## Your objective
Leave the pictures out and transcribe every record exactly.

--

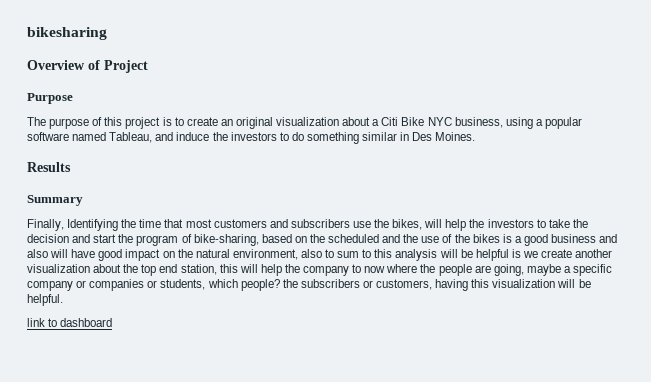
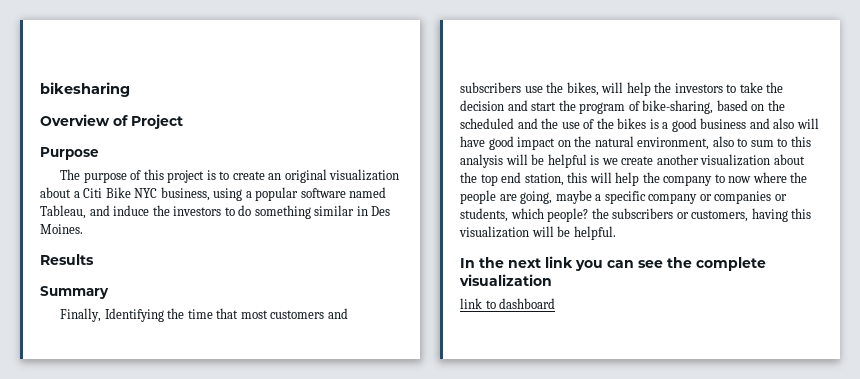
(63, 300) none -> [460,256,766,271] [459,274,552,286] // In the next link you can see the complete visualization

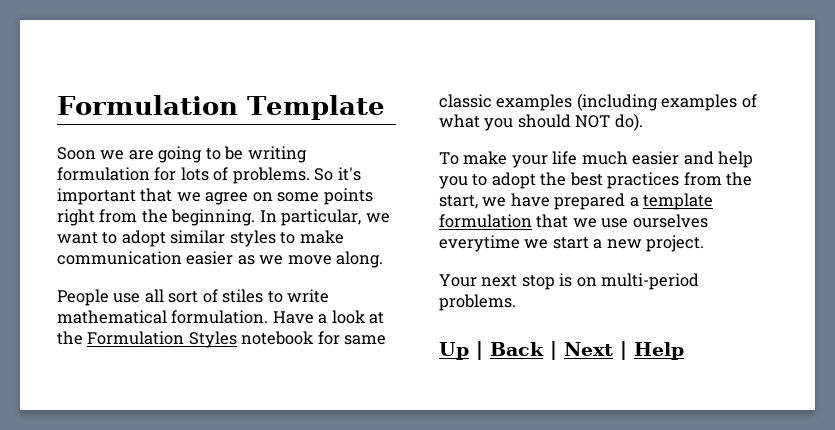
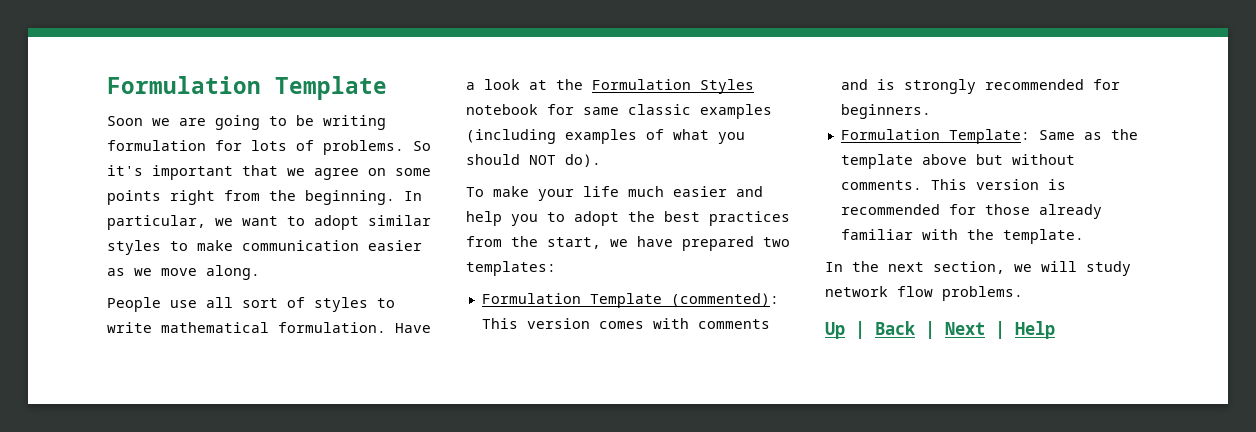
[222,289,264,303] stiles -> [314,297,368,312] styles
[629,193,714,210] [439,214,708,228] [439,235,705,252] [439,273,700,290] a template formulation that we use ourselves everytime we start a new project. // Your next stop is on multi-period -> [763,237,790,247] [466,261,556,276] [481,293,779,308] [481,318,770,329] [840,79,1120,94] [840,104,931,119] [840,129,1138,144] [840,154,1075,169] [840,179,1066,190] [840,204,1102,219] [840,229,1084,244] [825,261,1131,276] [825,286,933,297] two templates: // Formulation Template (commented): This version comes with comments and is strongly recommended for beginners. // Formulation Template: Same as the template above but without comments. This version is recommended for those already familiar with the template. // In the next section, we will study network flow

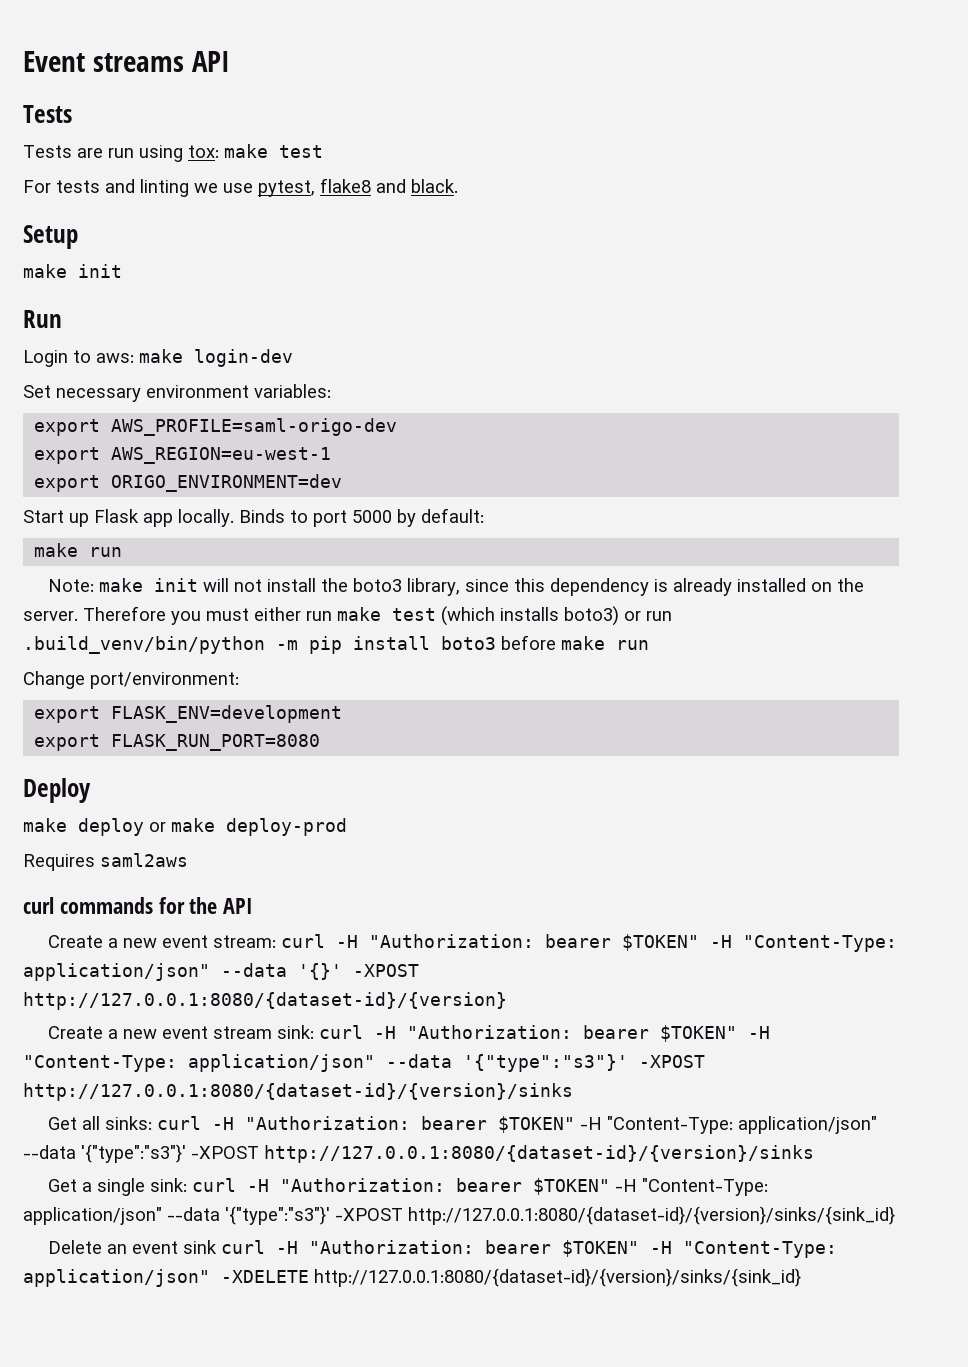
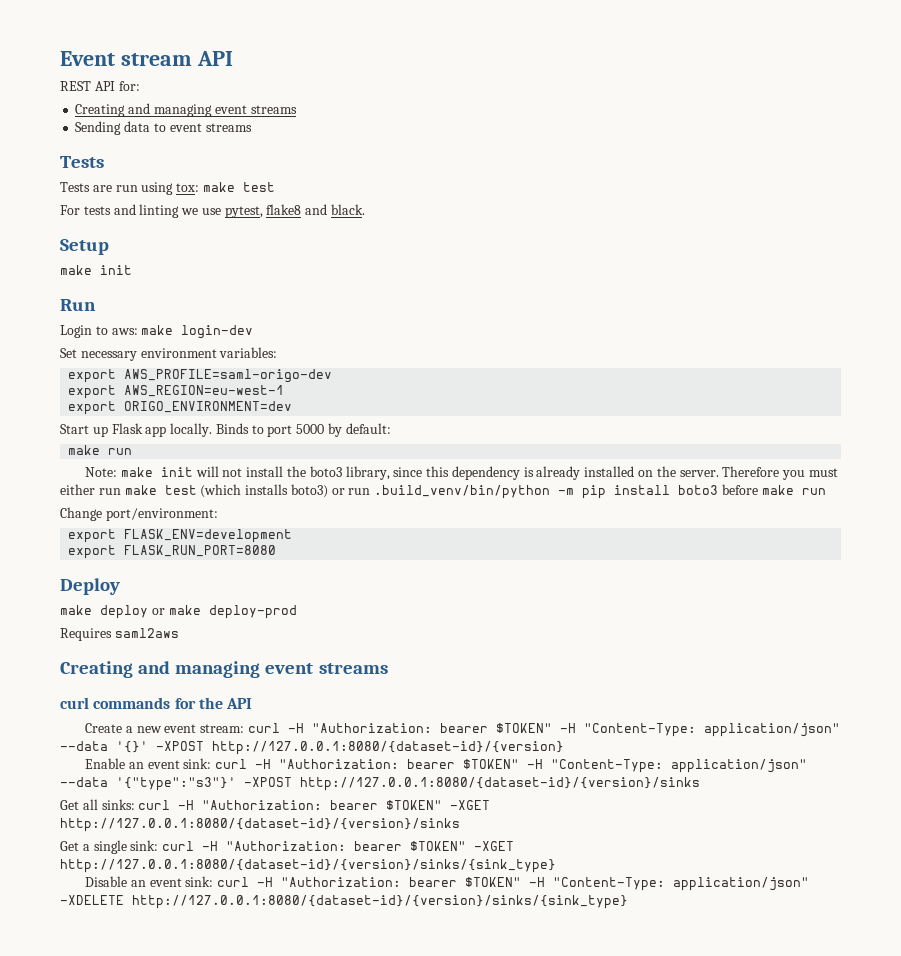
[92,51,230,72] streams API -> [120,51,233,66] [60,81,140,91] [75,103,297,117] [75,121,252,135] stream API // REST API for: // Creating and managing event streams // Sending data to event streams
(188, 860) none -> [60,661,388,678] // Creating and managing event streams
[47,1026,272,1039] Create a new event stream -> [85,758,180,769] Enable an event
[579,1116,877,1134] [23,1144,259,1163] -H "Content-Type: application/json" --data '{"type":"s3"}' -XPOST -> [450,800,491,810] -XGET
[614,1178,768,1196] [23,1206,895,1225] [47,1240,217,1254] -H "Content-Type: application/json" --data '{"type":"s3"}' -XPOST http://127.0.0.1:8080/{dataset-id}/{version}/sinks/{sink_id} // Delete an event sink -> [474,841,515,851] [60,859,556,873] [85,876,214,887] -XGET http://127.0.0.1:8080/{dataset-id}/{version}/sinks/{sink_type} // Disable an event sink:
[314,1268,801,1287] http://127.0.0.1:8080/{dataset-id}/{version}/sinks/{sink_id} -> [132,895,628,909] http://127.0.0.1:8080/{dataset-id}/{version}/sinks/{sink_type}

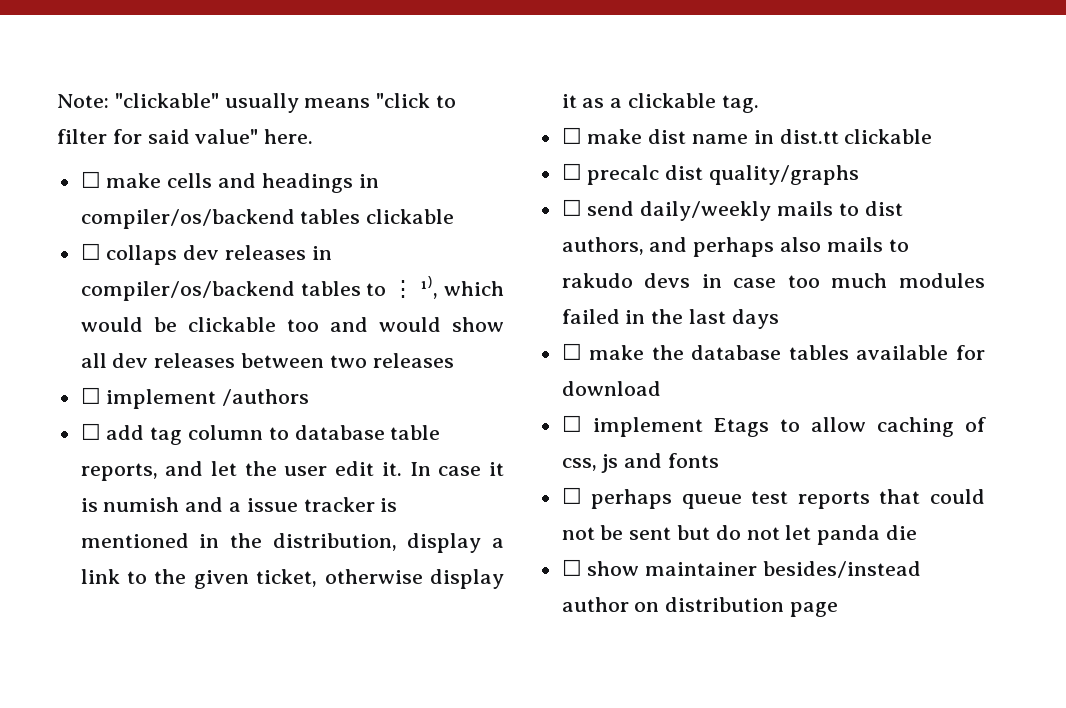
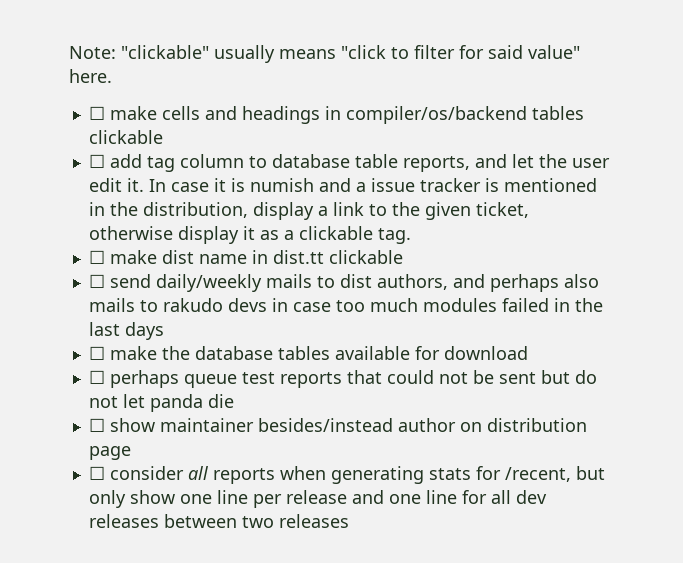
[80,243,332,265] [80,276,504,301] [80,317,505,332] [80,353,454,368] [80,387,310,409] // ☐ collaps dev releases in compiler/os/backend tables to ⋮ ¹⁾, which would be clickable too and would show all dev releases between two releases // ☐ implement /authors -> (163, 137) none
[561,163,860,185] // ☐ precalc dist quality/graphs -> (403, 257) none
[561,415,986,437] [561,453,720,473] // ☐ implement Etags to allow caching of css, js and fonts -> (528, 353) none
(839, 609) none -> [88,466,605,484] [88,490,547,508] [88,514,349,528] // ☐ consider all reports when generating stats for /recent, but only show one line per release and one line for all dev releases between two releases

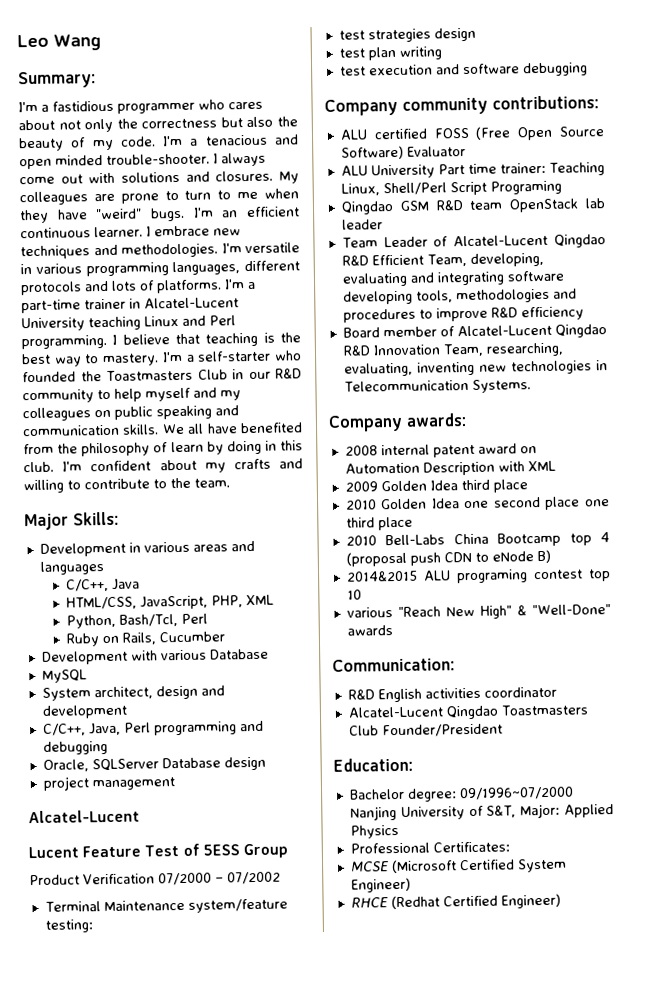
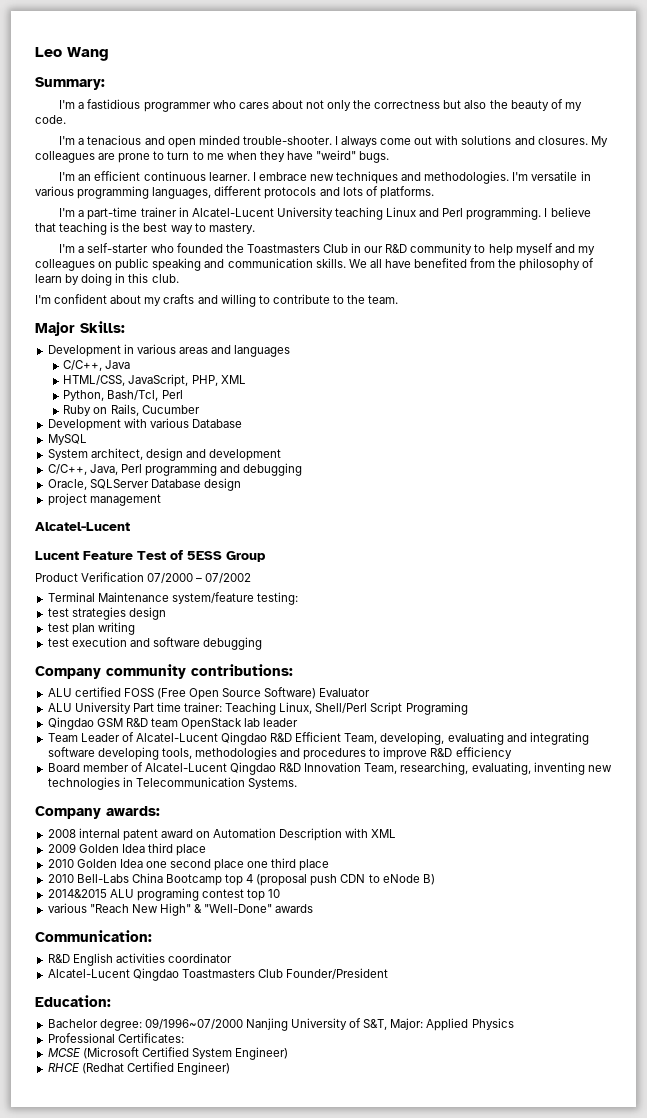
(156, 141) none -> (66, 119) //
(185, 214) none -> (390, 157) //
(222, 286) none -> (434, 192) //
(160, 360) none -> (255, 228) //
(54, 467) none -> (179, 278) //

--

## Response
(63, 300) none -> [460,256,766,271] [459,274,552,286] // In the next link you can see the complete visualization

[222,289,264,303] stiles -> [314,297,368,312] styles
[629,193,714,210] [439,214,708,228] [439,235,705,252] [439,273,700,290] a template formulation that we use ourselves everytime we start a new project. // Your next stop is on multi-period -> [763,237,790,247] [466,261,556,276] [481,293,779,308] [481,318,770,329] [840,79,1120,94] [840,104,931,119] [840,129,1138,144] [840,154,1075,169] [840,179,1066,190] [840,204,1102,219] [840,229,1084,244] [825,261,1131,276] [825,286,933,297] two templates: // Formulation Template (commented): This version comes with comments and is strongly recommended for beginners. // Formulation Template: Same as the template above but without comments. This version is recommended for those already familiar with the template. // In the next section, we will study network flow

[92,51,230,72] streams API -> [120,51,233,66] [60,81,140,91] [75,103,297,117] [75,121,252,135] stream API // REST API for: // Creating and managing event streams // Sending data to event streams
(188, 860) none -> [60,661,388,678] // Creating and managing event streams
[47,1026,272,1039] Create a new event stream -> [85,758,180,769] Enable an event
[579,1116,877,1134] [23,1144,259,1163] -H "Content-Type: application/json" --data '{"type":"s3"}' -XPOST -> [450,800,491,810] -XGET
[614,1178,768,1196] [23,1206,895,1225] [47,1240,217,1254] -H "Content-Type: application/json" --data '{"type":"s3"}' -XPOST http://127.0.0.1:8080/{dataset-id}/{version}/sinks/{sink_id} // Delete an event sink -> [474,841,515,851] [60,859,556,873] [85,876,214,887] -XGET http://127.0.0.1:8080/{dataset-id}/{version}/sinks/{sink_type} // Disable an event sink:
[314,1268,801,1287] http://127.0.0.1:8080/{dataset-id}/{version}/sinks/{sink_id} -> [132,895,628,909] http://127.0.0.1:8080/{dataset-id}/{version}/sinks/{sink_type}

[80,243,332,265] [80,276,504,301] [80,317,505,332] [80,353,454,368] [80,387,310,409] // ☐ collaps dev releases in compiler/os/backend tables to ⋮ ¹⁾, which would be clickable too and would show all dev releases between two releases // ☐ implement /authors -> (163, 137) none
[561,163,860,185] // ☐ precalc dist quality/graphs -> (403, 257) none
[561,415,986,437] [561,453,720,473] // ☐ implement Etags to allow caching of css, js and fonts -> (528, 353) none
(839, 609) none -> [88,466,605,484] [88,490,547,508] [88,514,349,528] // ☐ consider all reports when generating stats for /recent, but only show one line per release and one line for all dev releases between two releases

(156, 141) none -> (66, 119) //
(185, 214) none -> (390, 157) //
(222, 286) none -> (434, 192) //
(160, 360) none -> (255, 228) //
(54, 467) none -> (179, 278) //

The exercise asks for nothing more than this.